Fonte: Corriere della Sera
di Danilo Taino
Uno studio pubblicato di recente dalla Banca mondiale ha dunque anche misurato l’andamento della povertà utilizzando due altre soglie: a 3,20 e 5,50 dollari
La povertà si vede a occhio nudo, spesso. Ma misurarla è piuttosto complicato. Non tanto per mancanza di dati ma perché non è facile stabilire il concetto di povertà. Soprattutto se la si vuole definire a livello globale. La Banca mondiale sta dunque cercando di utilizzare la statistica per arricchire la conoscenza di chi e quanto è povero nel mondo. Dal 1990, l’istituzione di Washington ha stabilito che il primo indice da considerare è la soglia di «estrema povertà», che oggi è fissata a 1,90 dollari al giorno (a parità di potere d’acquisto parametrato al 2011). È noto che il numero di coloro che sono sotto a questo reddito è crollato da 1,895 miliardi del 1990 a 736 milioni nel 2015, nonostante l’aumento della popolazione mondiale: in percentuale si è passati dal 35,9% della popolazione globale sotto al livello di povertà estrema al 10%. Per quanto a parità di potere d’acquisto, un dollaro e 90 centesimi l’anno a molti sono sempre sembrati un limite troppo basso. Uno studio pubblicato di recente dalla Banca mondiale ha dunque anche misurato l’andamento della povertà utilizzando due altre soglie: a 3,20 e 5,50 dollari. Nel primo caso, la quota di povertà globale è scesa dal 55,1% del 1990 al 26,3% del 2015.

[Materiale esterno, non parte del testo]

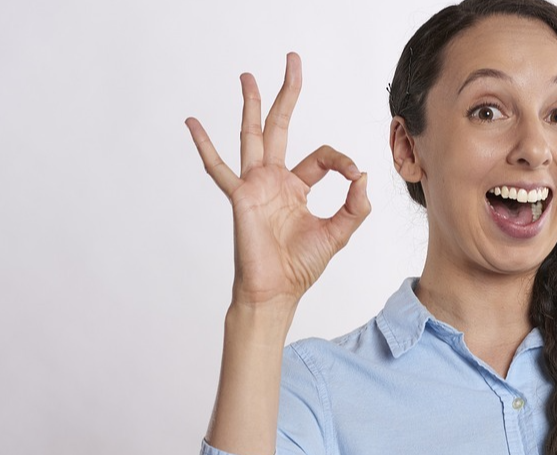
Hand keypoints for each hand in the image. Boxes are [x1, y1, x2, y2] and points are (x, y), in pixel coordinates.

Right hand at [185, 52, 370, 307]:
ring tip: (248, 76)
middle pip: (281, 127)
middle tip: (292, 62)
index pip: (321, 157)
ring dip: (251, 105)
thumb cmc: (302, 266)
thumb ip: (355, 206)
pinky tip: (193, 123)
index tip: (353, 175)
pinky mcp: (240, 197)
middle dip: (286, 94)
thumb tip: (363, 176)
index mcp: (296, 187)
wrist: (277, 290)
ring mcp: (255, 185)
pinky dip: (205, 146)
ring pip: (252, 135)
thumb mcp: (339, 233)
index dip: (341, 160)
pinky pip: (219, 168)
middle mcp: (274, 180)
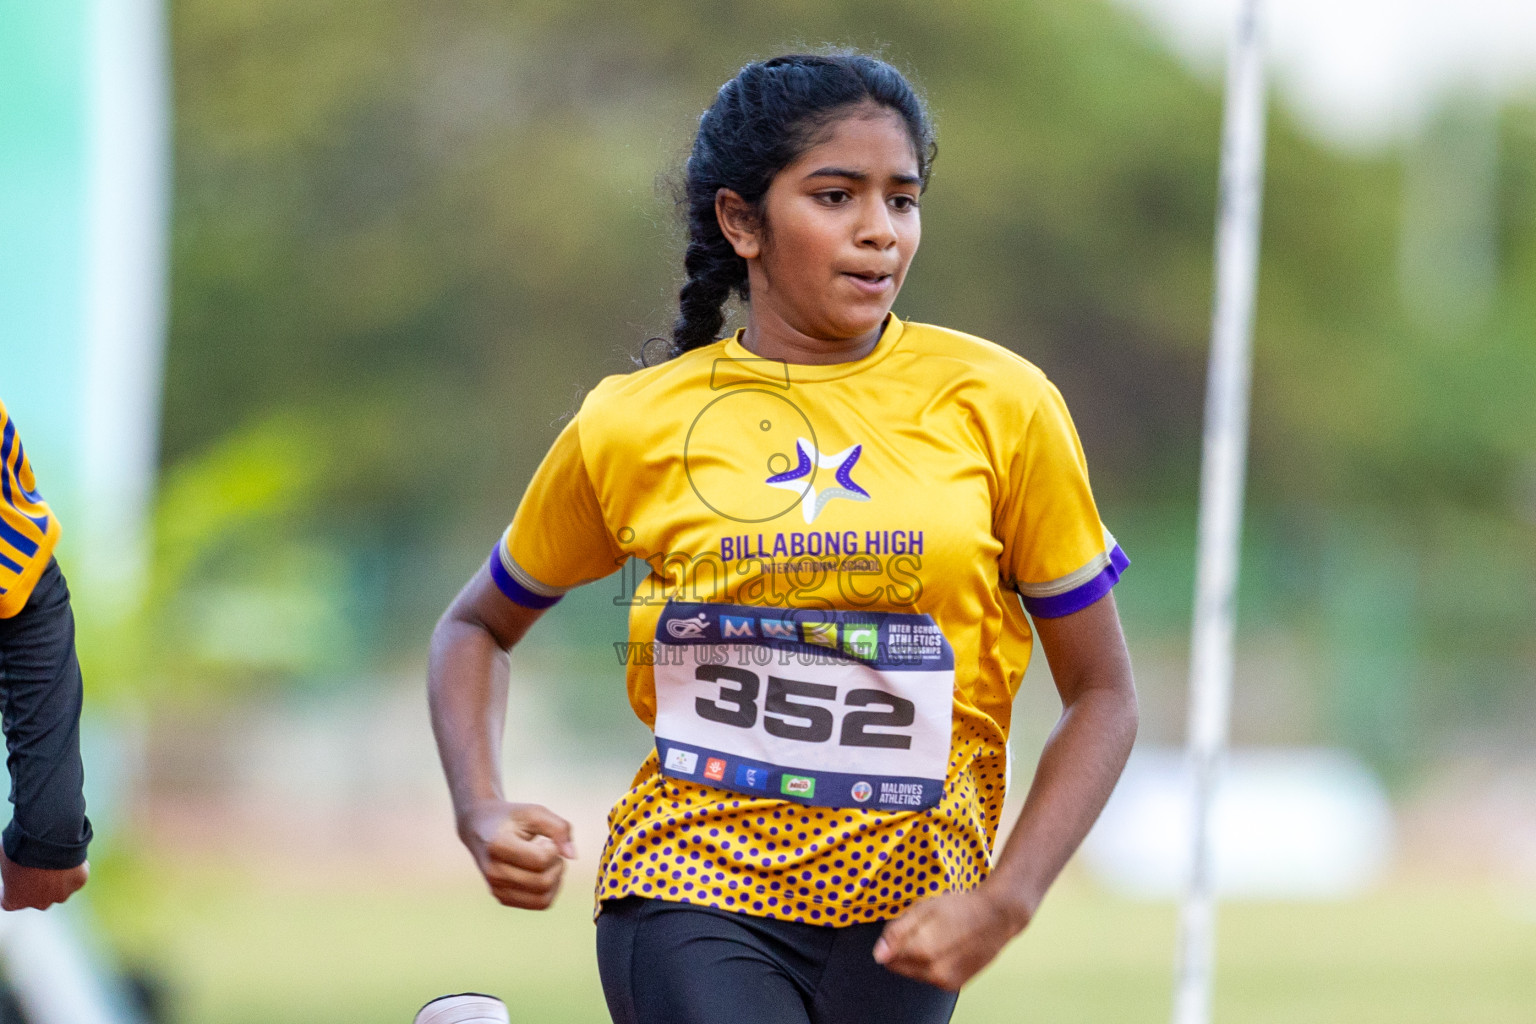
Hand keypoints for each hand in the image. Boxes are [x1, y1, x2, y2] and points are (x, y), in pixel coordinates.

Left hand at [0, 849, 88, 910]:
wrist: (49, 839)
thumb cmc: (21, 848)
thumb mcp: (5, 857)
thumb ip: (9, 869)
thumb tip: (12, 863)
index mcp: (15, 901)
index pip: (10, 902)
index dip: (12, 889)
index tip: (16, 877)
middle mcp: (39, 903)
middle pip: (39, 898)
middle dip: (39, 886)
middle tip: (39, 867)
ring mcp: (61, 894)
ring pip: (60, 889)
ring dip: (58, 879)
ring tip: (56, 860)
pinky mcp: (79, 882)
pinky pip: (77, 876)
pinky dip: (75, 868)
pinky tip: (69, 856)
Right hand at [458, 799, 575, 909]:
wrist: (480, 828)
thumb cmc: (512, 819)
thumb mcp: (535, 812)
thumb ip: (559, 828)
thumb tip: (572, 856)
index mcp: (498, 845)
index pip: (541, 860)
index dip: (553, 848)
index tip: (545, 839)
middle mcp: (493, 871)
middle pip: (543, 882)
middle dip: (557, 865)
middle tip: (549, 849)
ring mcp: (495, 888)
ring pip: (543, 898)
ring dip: (555, 879)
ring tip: (545, 862)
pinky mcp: (502, 898)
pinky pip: (538, 903)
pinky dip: (548, 889)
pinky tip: (540, 872)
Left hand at [873, 883, 1031, 991]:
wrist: (996, 918)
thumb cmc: (960, 908)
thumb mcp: (924, 909)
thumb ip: (897, 932)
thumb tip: (878, 954)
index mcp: (922, 950)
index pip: (887, 956)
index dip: (894, 939)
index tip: (908, 926)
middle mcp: (933, 972)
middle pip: (900, 966)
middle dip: (905, 949)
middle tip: (925, 929)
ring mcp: (946, 981)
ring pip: (915, 973)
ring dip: (919, 958)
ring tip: (939, 937)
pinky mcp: (955, 985)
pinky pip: (931, 978)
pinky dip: (933, 965)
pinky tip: (948, 947)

Nel secondo, dal 67 al 46%. In entrambi i casi, le riduzioni del 28,9 e del 21% sono molto significative, soprattutto se si considera che la popolazione nel frattempo è passata da 5,3 a 7,3 miliardi. E straordinario è il crollo della povertà, anche misurata a 5,50 dollari, nella regione che più ha beneficiato della globalizzazione, l’Asia dell’Est-Pacifico: dal 95,2 al 34,9%. Resta però il fatto che il 46% degli abitanti della terra vive ancora con meno di 5,50 dollari al giorno. La Banca mondiale ha anche misurato quella che chiama «prosperità condivisa», all’interno della quale ci sono i consumi del 40% più povero delle famiglie di un Paese. Qui l’Italia ha un problema serio. È uno dei quattro Paesi al mondo che, tra il 2010 e il 2015 li ha visti scendere in modo più significativo, meglio solo di Grecia, Cipro e Spagna: in media del 2,13% ogni anno (il calo è dell’1,08% se ci si riferisce alla popolazione italiana totale), meglio solo di Grecia (meno 8,35%), Cipro (meno 4,34%) e Spagna (meno 2,16%). In effetti, probabilmente lo si notava anche a occhio nudo.